■ TASK TO COMPLETE ■
Check every line of the data below for the string "with", and copy the ones that hold it.

■ GIVEN MATERIAL ■
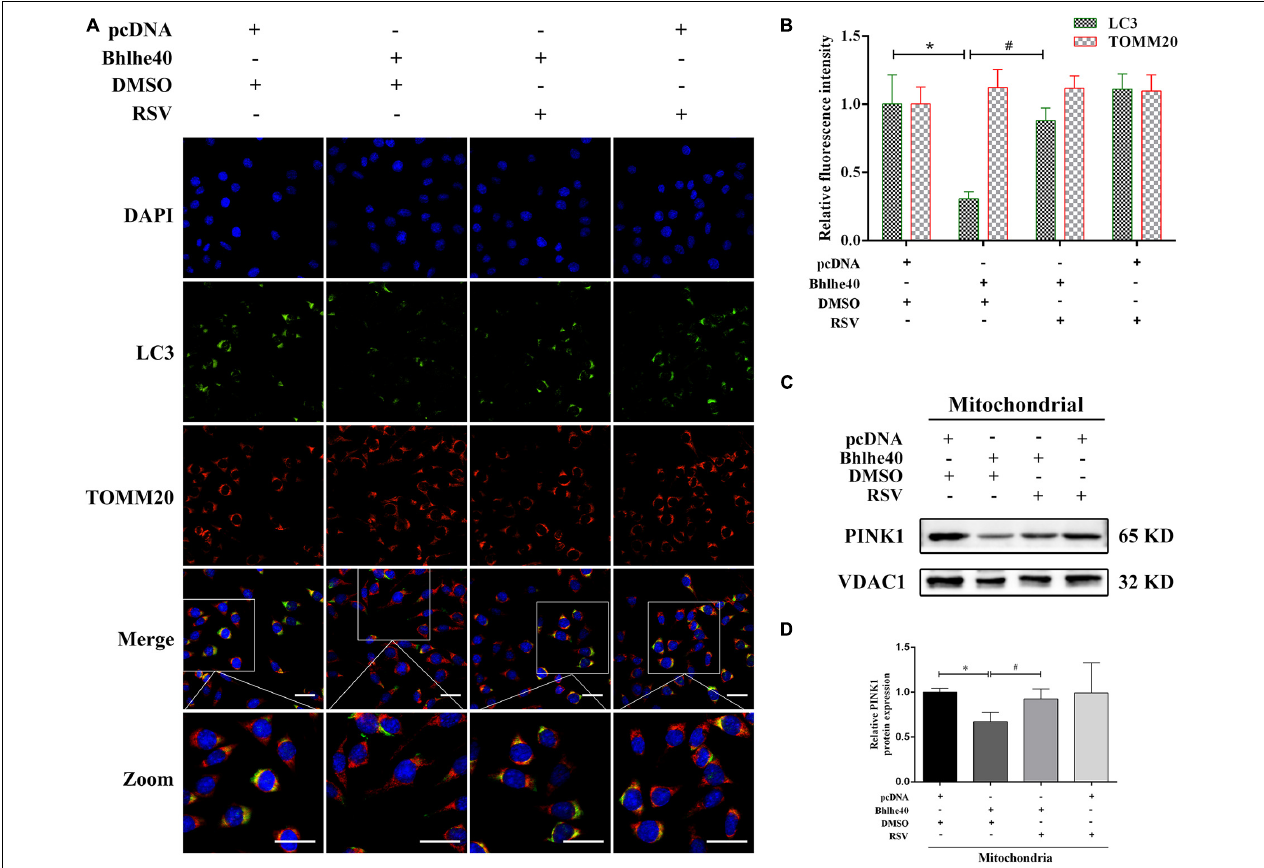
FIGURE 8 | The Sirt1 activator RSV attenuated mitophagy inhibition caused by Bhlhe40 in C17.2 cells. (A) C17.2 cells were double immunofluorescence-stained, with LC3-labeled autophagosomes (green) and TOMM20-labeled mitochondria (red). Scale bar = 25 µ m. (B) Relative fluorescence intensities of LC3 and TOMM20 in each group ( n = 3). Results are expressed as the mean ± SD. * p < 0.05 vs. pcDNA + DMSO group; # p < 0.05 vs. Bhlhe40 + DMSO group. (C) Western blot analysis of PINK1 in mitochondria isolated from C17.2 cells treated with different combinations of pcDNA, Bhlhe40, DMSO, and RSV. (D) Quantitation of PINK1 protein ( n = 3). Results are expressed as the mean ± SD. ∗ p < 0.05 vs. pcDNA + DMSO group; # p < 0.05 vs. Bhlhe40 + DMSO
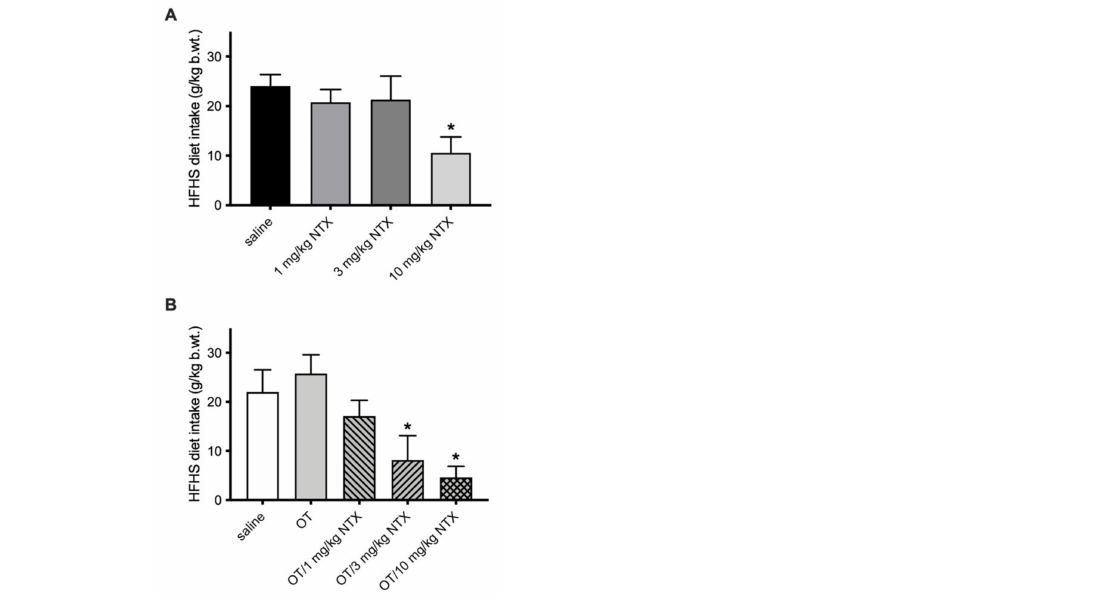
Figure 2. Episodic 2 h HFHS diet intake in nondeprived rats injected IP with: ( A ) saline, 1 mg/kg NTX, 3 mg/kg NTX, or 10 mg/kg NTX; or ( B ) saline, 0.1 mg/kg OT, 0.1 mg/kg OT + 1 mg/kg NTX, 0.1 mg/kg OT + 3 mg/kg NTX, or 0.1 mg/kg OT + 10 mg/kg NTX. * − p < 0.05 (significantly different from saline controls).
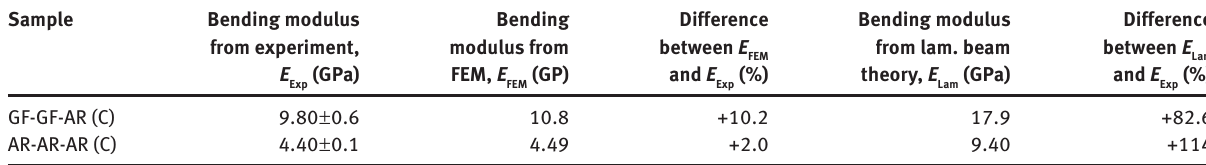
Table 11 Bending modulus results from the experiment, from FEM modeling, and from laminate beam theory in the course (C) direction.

■ TASK RESPONSE ■
FIGURE 8 | The Sirt1 activator RSV attenuated mitophagy inhibition caused by Bhlhe40 in C17.2 cells. (A) C17.2 cells were double immunofluorescence-stained, with LC3-labeled autophagosomes (green) and TOMM20-labeled mitochondria (red). Scale bar = 25 µ m. (B) Relative fluorescence intensities of LC3 and TOMM20 in each group ( n = 3). Results are expressed as the mean ± SD. * p < 0.05 vs. pcDNA + DMSO group; # p < 0.05 vs. Bhlhe40 + DMSO group. (C) Western blot analysis of PINK1 in mitochondria isolated from C17.2 cells treated with different combinations of pcDNA, Bhlhe40, DMSO, and RSV. (D) Quantitation of PINK1 protein ( n = 3). Results are expressed as the mean ± SD. ∗ p < 0.05 vs. pcDNA + DMSO group; # p < 0.05 vs. Bhlhe40 + DMSO
Figure 2. Episodic 2 h HFHS diet intake in nondeprived rats injected IP with: ( A ) saline, 1 mg/kg NTX, 3 mg/kg NTX, or 10 mg/kg NTX; or ( B ) saline, 0.1 mg/kg OT, 0.1 mg/kg OT + 1 mg/kg NTX, 0.1 mg/kg OT + 3 mg/kg NTX, or 0.1 mg/kg OT + 10 mg/kg NTX. * − p < 0.05 (significantly different from saline controls).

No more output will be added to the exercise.